ClearedFor is built to support an institution’s own legal obligations rather than to claim a status on your behalf. We state our posture plainly and put the binding terms in a contract.
- DPA available on request
- A data-processing agreement / student-data-privacy addendum is available on request. We process information on the institution's instructions, as its service provider, under that contract.
- FERPA: you stay the controller
- For schools, ClearedFor is designed to operate as a service provider under your direction — the school remains the controller of the education record. The specific contractual terms are set in the DPA.
- COPPA: parent-provided, not child-directed
- ClearedFor is for adults. Information about a youth is provided by their parent or guardian, who reviews it and consents on the child's behalf — we collect nothing directly from children.
- State privacy laws
- We honor access, correction, and deletion rights (CCPA/CPRA, UCPA, and comparable state laws) regardless of where a resident lives, to the extent they apply.
- No data monetization
- We never sell or share personal information for advertising, and we use no third-party advertising or analytics trackers. There is no incentive to monetize a youth's data.
The full list of sub-processors and retention periods is in our privacy policy.
Accessibility is a requirement, not an afterthought.
We build the signing flow and the leader dashboard to WCAG 2.1 AA as a design requirement — keyboard reachability, screen-reader semantics, contrast, and target sizes are part of our review gate, because a parent who can’t complete the signing path can’t give informed consent.
We do not claim a certification we don’t hold. A formal accessibility conformance statement (a VPAT) is on our roadmap; if your review needs our current status, contact us and we’ll share where we are honestly.

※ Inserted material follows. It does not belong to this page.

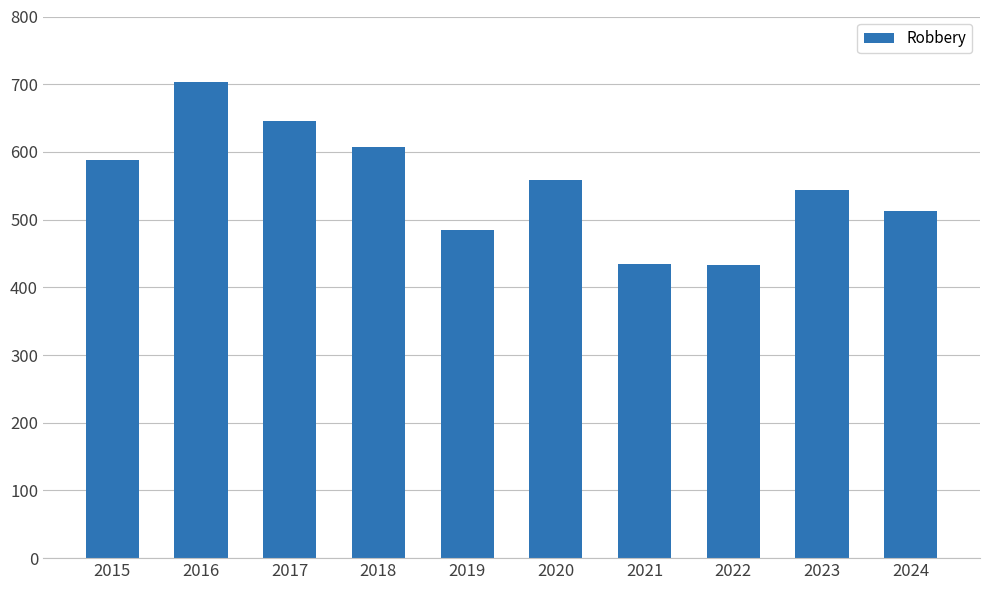

What is the value of the 10th bar from the left?

513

Some capabilities institutional buyers ask for aren’t built yet. We list them here rather than let a review surface them as a surprise. If one of these is a hard requirement, talk to us about your timeline.
- Single sign-on (SSO)
- Sign-in is a one-time email code or “Continue with Google,” on both login and the parent signing flow. District SSO via Clever or ClassLink is not available yet and is on the roadmap.
- SIS / roster import
- Rosters are entered or invited today. Bulk import from a student-information system is not available yet and is on the roadmap.
- SMS reminders
- Signing links and reminders go by email today. A text-message channel is not available yet; we're evaluating it.
- Translation / language access
- The parent signing flow — including the consent and Terms a parent agrees to — is available in English and Spanish. A leader can also include a translated release PDF in an activity's required set; further languages and a translated leader dashboard are on the roadmap.